The nine existing member venues that have been shortlisted to form a network for the gallery are:

- Aberystwyth Arts Centre
- Glynn Vivian Art Gallery, Swansea
- Mostyn, Llandudno
- Newport Museum and Art Gallery
- Oriel Davies, Newtown
- Oriel Myrddin, Carmarthen
- Plas Glyn-y-Weddw, Pwllheli
- Ruthin Craft Centre
- Storiel, Bangor

Work is to be done on how to potentially join these existing venues into the network of galleries through a phased approach, and to conduct a more detailed assessment of each, to fully identify any costs or constraints of any venue before deciding on a final list.

In July 2023, Storiel announced they were now beginning preparation for the gallery. Gwynedd Council welcomed the news that two member galleries would be within Gwynedd.

Other existing national host galleries, that already display the collection, or plan to, are the National Museum Cardiff, and National Library of Wales in Aberystwyth. The two would continue to display parts of the collection following the establishment of the gallery. There are also proposals for the National Slate Museum, Llanberis, to be another host gallery.

==== Cancelled proposals for main site ====

A main "anchor gallery" was under consideration to be the most prominent face of the contemporary gallery. It would have not replaced the other existing venues which would have also formed part of the gallery. But potentially it would have become a "central hub" to complement the provision of the collection to the other possibly ten sites. Re-using existing structures and possibly regenerating a town centre was desired of any candidate site. The anchor site was hoped to be a "magnet" for visitors and contribute to the local visitor economy and the cultural/creative sectors. Before 2018, the Welsh Government were considering it being housed in a new building until they recommended an existing building to be used instead.

In July 2022, the Deputy Minister for Arts and Sport, Dawn Bowden MS, stated that a request for candidate sites for the main site was requested in the same month, with a deadline set for the end of August 2022.

In September 2022, fourteen expressions of interest for sites to become the anchor site were received. Five local authorities, Cardiff, Merthyr Tydfil, Newport, Swansea and Wrexham, were shortlisted for the further development of their proposals.

In February 2023, the Welsh third sector was also invited to submit expressions of interest for any site they would consider to match the criteria, with the submissions considered by the government by June 2023.

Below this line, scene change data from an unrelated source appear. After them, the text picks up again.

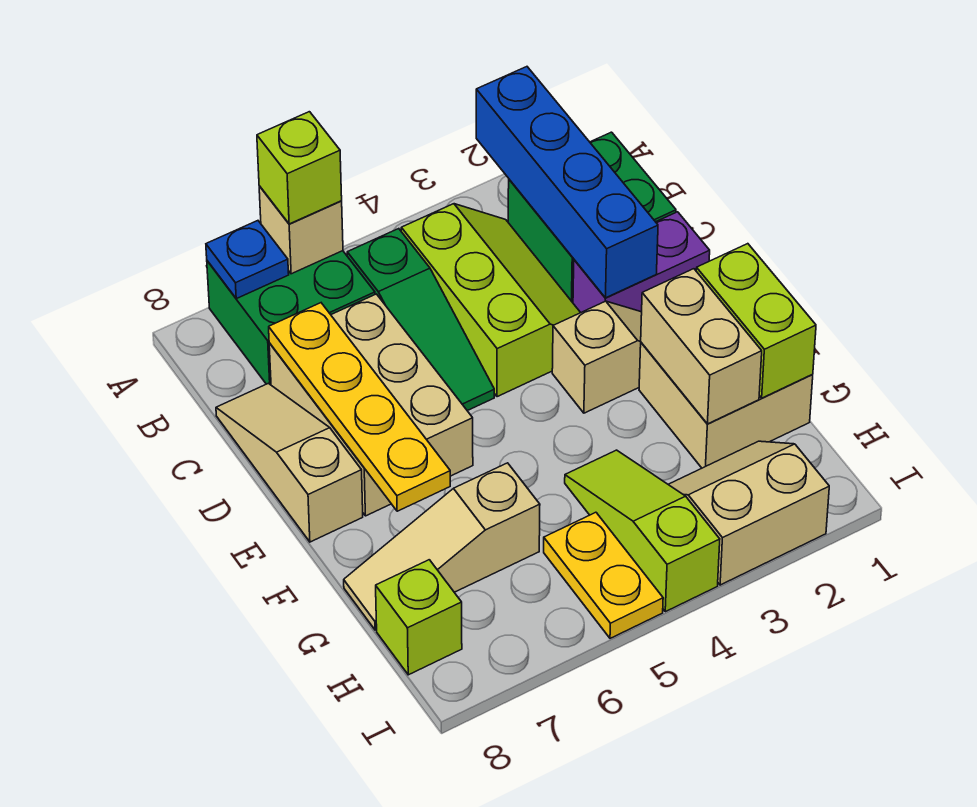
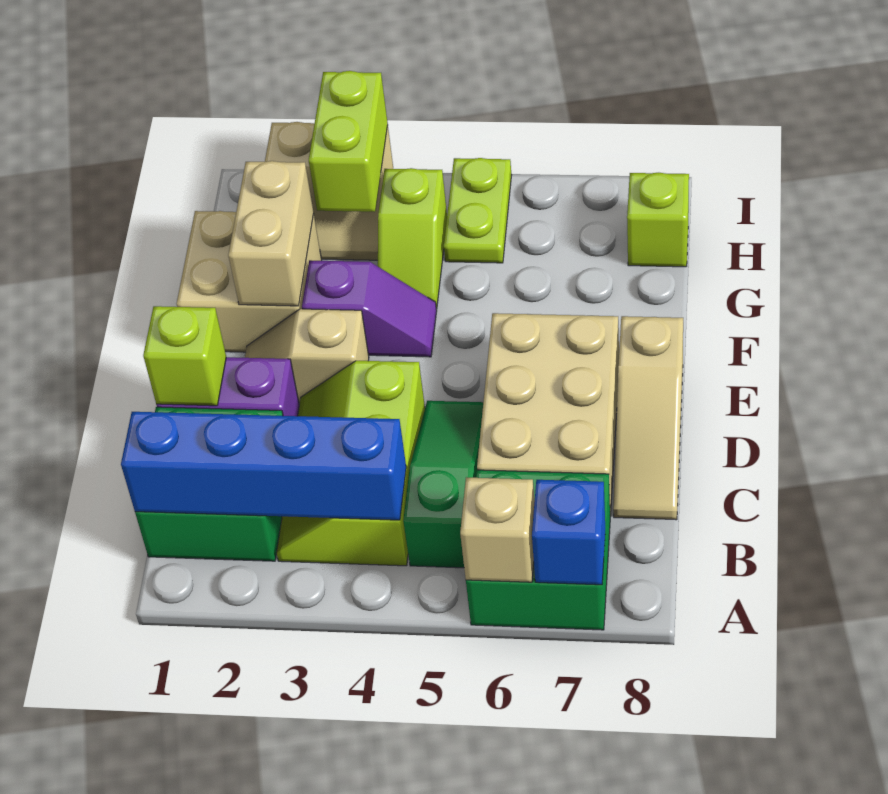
blue 1x4 brick [476,67,658,298] -> blue 1x4 brick turned to [121,412,406,520]
lime 1x1 brick [257,112,342,224] -> lime 1x1 brick moved to [143,306,226,406]
blue 1x1 plate [206,221,289,299] -> blue 1x1 brick [532,480,605,585]
yellow 1x4 plate [269,303,450,511] -> none
lime 1x2 brick [696,244,816,398] -> lime 1x2 brick moved to [309,71,388,212]
none -> purple 1x2 slope [302,260,437,357]
lime 1x3 slope [565,450,720,612] -> lime 1x2 slope [378,168,447,309]
tan 1x3 slope [344,463,540,630] -> none
yellow 1x2 plate [544,512,663,638] -> lime 1x2 plate [444,158,511,263]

In April 2023, Merthyr Tydfil's proposed site was revealed to be Cyfarthfa Castle. While in May 2023, it was revealed that Wrexham's shortlisted proposed site was the former Grove Park School building, and received £25,000 to develop their shortlisted proposal further. While by August 2023, Swansea council's proposed site for their anchor site in Swansea, comprised a re-developed Swansea Civic Centre and a newly built "art-box".

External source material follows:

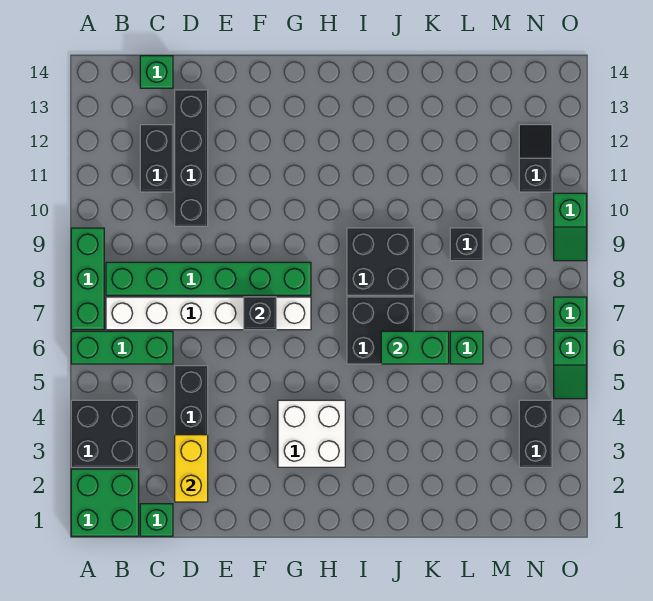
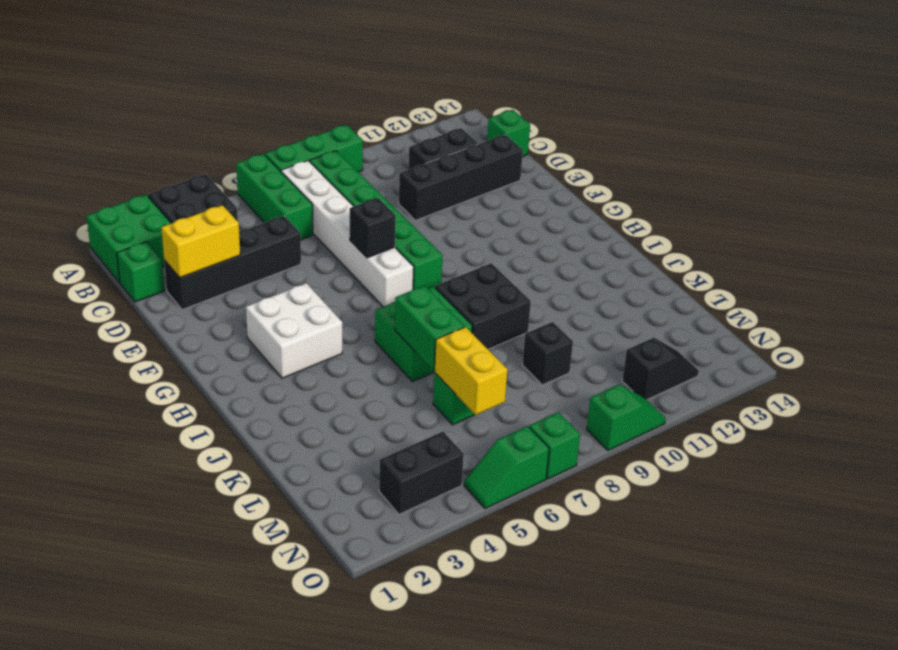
black 2x2 brick [347,297,414,364] -> green 2x2 brick [375,287,472,382]
none -> yellow 1x2 brick [435,327,507,415]
green 1x2 slope [554,193,587,261] -> green 1x2 slope turned to [587,385,666,450]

In January 2024, Deputy Minister for Arts, Sport and Tourism, Dawn Bowden MS, stated that due to high levels of funding needed for a main site, and the decreased funding in the Welsh government's budget, developing a main site may initially become more challenging than just an initial regional network of existing galleries. Bowden also stated the planned March 2024 announcement may be delayed.

In July 2024, Cabinet Secretary for Culture and Social Justice, Lesley Griffiths, announced the concept of a main site would be scrapped, as part of an initiative to raise £3.2 million to be re-allocated to support emergency repairs to National Museum Cardiff and National Library of Wales buildings.